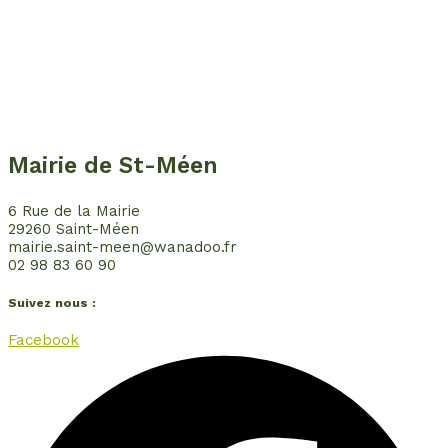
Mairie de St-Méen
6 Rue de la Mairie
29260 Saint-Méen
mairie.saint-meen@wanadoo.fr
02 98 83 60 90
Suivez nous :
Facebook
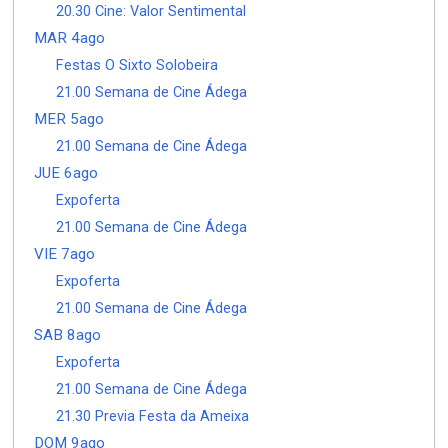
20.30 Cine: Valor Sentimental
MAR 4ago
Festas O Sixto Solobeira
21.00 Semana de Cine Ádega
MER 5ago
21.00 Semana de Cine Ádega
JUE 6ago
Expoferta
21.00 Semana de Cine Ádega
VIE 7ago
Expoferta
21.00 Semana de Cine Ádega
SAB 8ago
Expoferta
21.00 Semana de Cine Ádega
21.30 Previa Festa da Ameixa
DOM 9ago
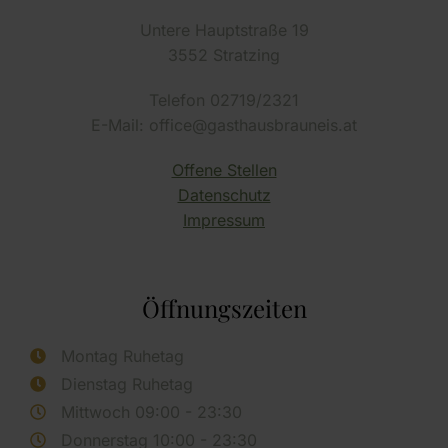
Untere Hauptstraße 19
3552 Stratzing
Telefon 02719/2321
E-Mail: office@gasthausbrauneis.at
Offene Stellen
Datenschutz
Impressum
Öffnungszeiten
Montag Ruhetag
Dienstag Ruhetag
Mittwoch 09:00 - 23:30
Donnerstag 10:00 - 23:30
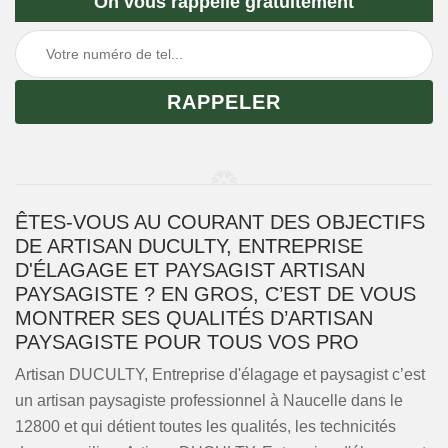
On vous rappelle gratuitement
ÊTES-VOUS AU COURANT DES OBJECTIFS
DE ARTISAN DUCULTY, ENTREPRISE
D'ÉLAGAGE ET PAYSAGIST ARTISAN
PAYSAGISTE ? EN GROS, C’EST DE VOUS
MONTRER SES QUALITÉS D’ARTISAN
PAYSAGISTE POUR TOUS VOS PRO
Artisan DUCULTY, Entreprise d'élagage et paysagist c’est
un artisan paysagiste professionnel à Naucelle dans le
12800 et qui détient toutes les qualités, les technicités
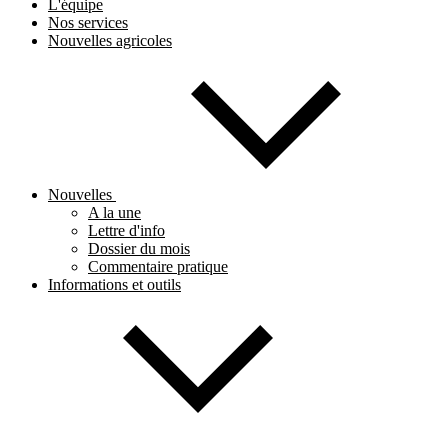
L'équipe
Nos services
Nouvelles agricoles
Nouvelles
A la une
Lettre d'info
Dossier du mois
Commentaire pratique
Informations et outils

━━━

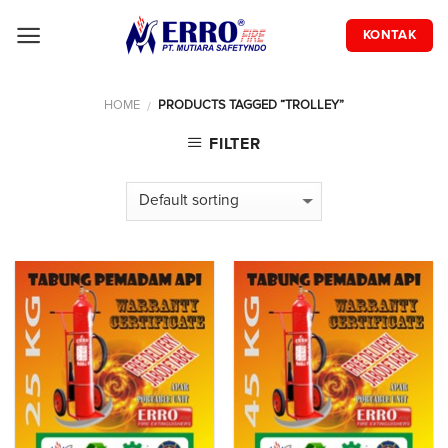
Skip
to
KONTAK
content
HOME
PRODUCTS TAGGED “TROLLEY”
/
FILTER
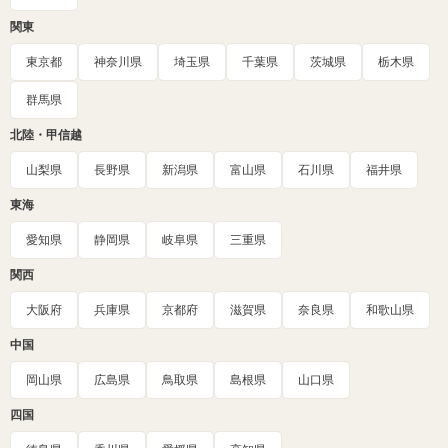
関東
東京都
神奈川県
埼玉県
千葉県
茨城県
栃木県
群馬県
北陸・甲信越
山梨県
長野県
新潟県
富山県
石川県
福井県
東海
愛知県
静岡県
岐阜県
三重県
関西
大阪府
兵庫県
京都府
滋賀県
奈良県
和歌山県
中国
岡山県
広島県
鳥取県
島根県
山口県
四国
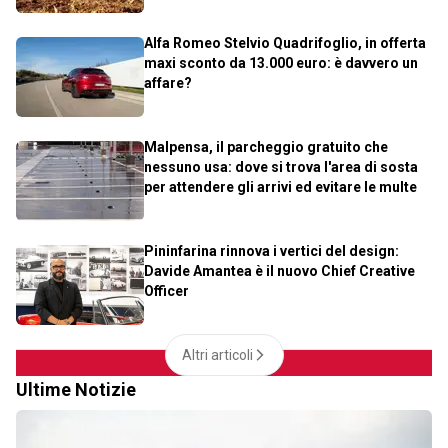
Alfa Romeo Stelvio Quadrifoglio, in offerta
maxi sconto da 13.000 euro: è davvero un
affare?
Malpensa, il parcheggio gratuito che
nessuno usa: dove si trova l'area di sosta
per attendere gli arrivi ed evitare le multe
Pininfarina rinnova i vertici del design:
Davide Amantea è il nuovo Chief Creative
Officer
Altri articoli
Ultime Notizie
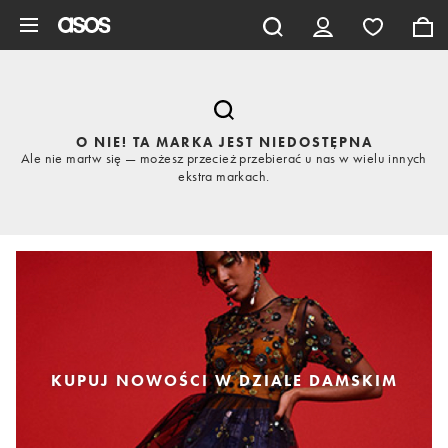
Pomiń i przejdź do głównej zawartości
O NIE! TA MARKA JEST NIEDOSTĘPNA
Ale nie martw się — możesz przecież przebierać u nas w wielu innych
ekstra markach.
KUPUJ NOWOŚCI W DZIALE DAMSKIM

━━━

◆ **WORK INSTRUCTION**
Give again the stretch of lines above from the one with "Mairie de St-Méen" through the one with "PAYSAGISTE POUR TOUS VOS PRO", both ends kept, and copy no pictures.

◆ **TASK OUTPUT**
Mairie de St-Méen
6 Rue de la Mairie
29260 Saint-Méen
mairie.saint-meen@wanadoo.fr
02 98 83 60 90
Suivez nous :
Facebook
20.30 Cine: Valor Sentimental
MAR 4ago
Festas O Sixto Solobeira
21.00 Semana de Cine Ádega
MER 5ago
21.00 Semana de Cine Ádega
JUE 6ago
Expoferta
21.00 Semana de Cine Ádega
VIE 7ago
Expoferta
21.00 Semana de Cine Ádega
SAB 8ago
Expoferta
21.00 Semana de Cine Ádega
21.30 Previa Festa da Ameixa
DOM 9ago
Untere Hauptstraße 19
3552 Stratzing
Telefon 02719/2321
E-Mail: office@gasthausbrauneis.at
Offene Stellen
Datenschutz
Impressum
Öffnungszeiten
Montag Ruhetag
Dienstag Ruhetag
Mittwoch 09:00 - 23:30
Donnerstag 10:00 - 23:30
On vous rappelle gratuitement
ÊTES-VOUS AU COURANT DES OBJECTIFS
DE ARTISAN DUCULTY, ENTREPRISE
D'ÉLAGAGE ET PAYSAGIST ARTISAN
PAYSAGISTE ? EN GROS, C’EST DE VOUS
MONTRER SES QUALITÉS D’ARTISAN
PAYSAGISTE POUR TOUS VOS PRO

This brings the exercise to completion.